En 2011, j'ai eu une discussion avec Jimmy Wales, le fondateur de Wikipédia, que j'avais invité à webcom en 2010 et avec qui j'avais lié des liens cordiaux (capture ci-dessus). Je voulais lui demander de participer à un panel en virtuel avec Julian Assange. Il a véhément refusé, traitant l'autre de tous les maux... Je ne comprenais pas alors pourquoi le coulage volontaire...

D'autre part, avons-nous été aussi bouffés par l'appât du gain facile créé par la bulle spéculative créée par l'arrivée en bourse de Facebook et encore là, renié les beaux principes de l'ouvert-gratuit-libre? Faut-il mettre définitivement une croix sur le Web collaboratif, autrefois nommé 2.0? Ou y a-t-il encore des raisons d'espérer que les avancées promises par le Web et l'Internet se matérialisent pour le plus grand bien, dans des domaines tels que l'éducation, la santé, la science, la démocratie citoyenne, la recherche fondamentale ou tout simplement dans le rapprochement des peuples de notre petite planète ?

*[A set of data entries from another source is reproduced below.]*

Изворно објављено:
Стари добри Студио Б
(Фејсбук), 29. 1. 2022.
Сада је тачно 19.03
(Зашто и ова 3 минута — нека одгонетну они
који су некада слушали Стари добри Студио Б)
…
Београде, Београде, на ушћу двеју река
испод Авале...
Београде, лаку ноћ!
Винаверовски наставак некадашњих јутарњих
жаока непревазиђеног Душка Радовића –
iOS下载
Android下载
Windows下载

Bref... J'ai écrit ce commentaire à Catherine Mathys sur le blogue de Triplex. Oui, oui. Les commentaires sur les blogues, ça existe encore.

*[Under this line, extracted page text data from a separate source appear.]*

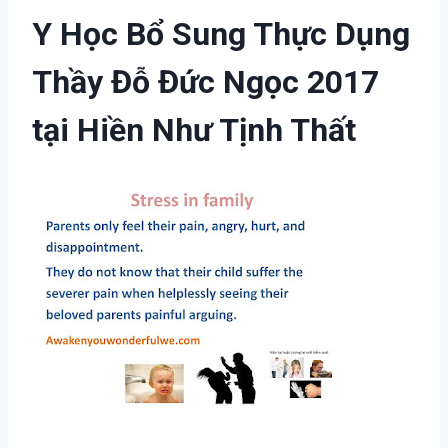
Y Học Bổ Sung Thực Dụng
Thầy Đỗ Đức Ngọc 2017
tại Hiền Như Tịnh Thất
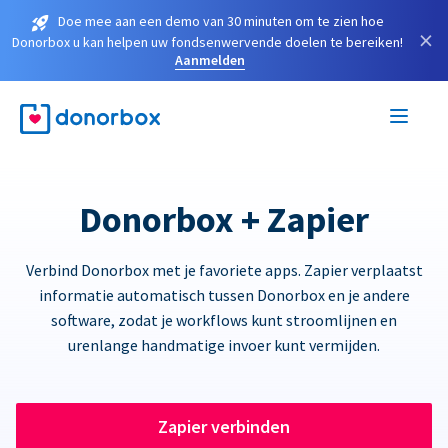
Doe mee aan een demo van 30 minuten om te zien hoe
×
Donorbox u kan helpen uw fondsenwervende doelen te bereiken!
Aanmelden
Donorbox + Zapier
Verbind Donorbox met je favoriete apps. Zapier verplaatst
informatie automatisch tussen Donorbox en je andere
software, zodat je workflows kunt stroomlijnen en
urenlange handmatige invoer kunt vermijden.
Zapier verbinden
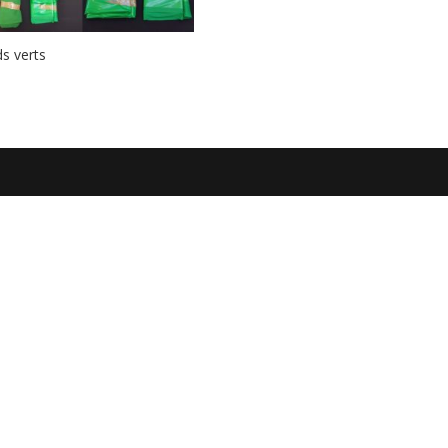
s verts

«Bonjour Catherine ! J'ai moi-même participé avec de nombreux billets, dont celui-ci, dans lequel je parle de Swartz, à cette frénésie de la protection des renseignements personnels, protection de notre vie privée et à la venue du Big Brother Data. Mais je me demande, en sceptique que je suis, à qui profite cette paranoïa ambiante concernant l'Internet et justement alimentée par Snowden et Assange qu'on veut arrêter, mais qu'on laisse participer à toutes les conférences possibles. Aux compagnies de sécurité informatique comme Symantec ? L'enjeu est de taille: Des milliards $$$ en ventes de logiciels censés nous protéger. Il y a là matière à réflexion. Où est donc passé le Web ouvert et collaboratif ?

L'enjeu est de taille

Et comme par hasard, en parcourant Twitter, avant de publier ce billet, je suis tombé, merci à Jon Husband, sur le billet de Harold Jarche intitulé: «OpenSource Workers», un billet qui commence ainsi : «Openness enables knowledge-sharing, which fosters innovation through a diversity of ideas. Trust emerges in networks that are open and transparent».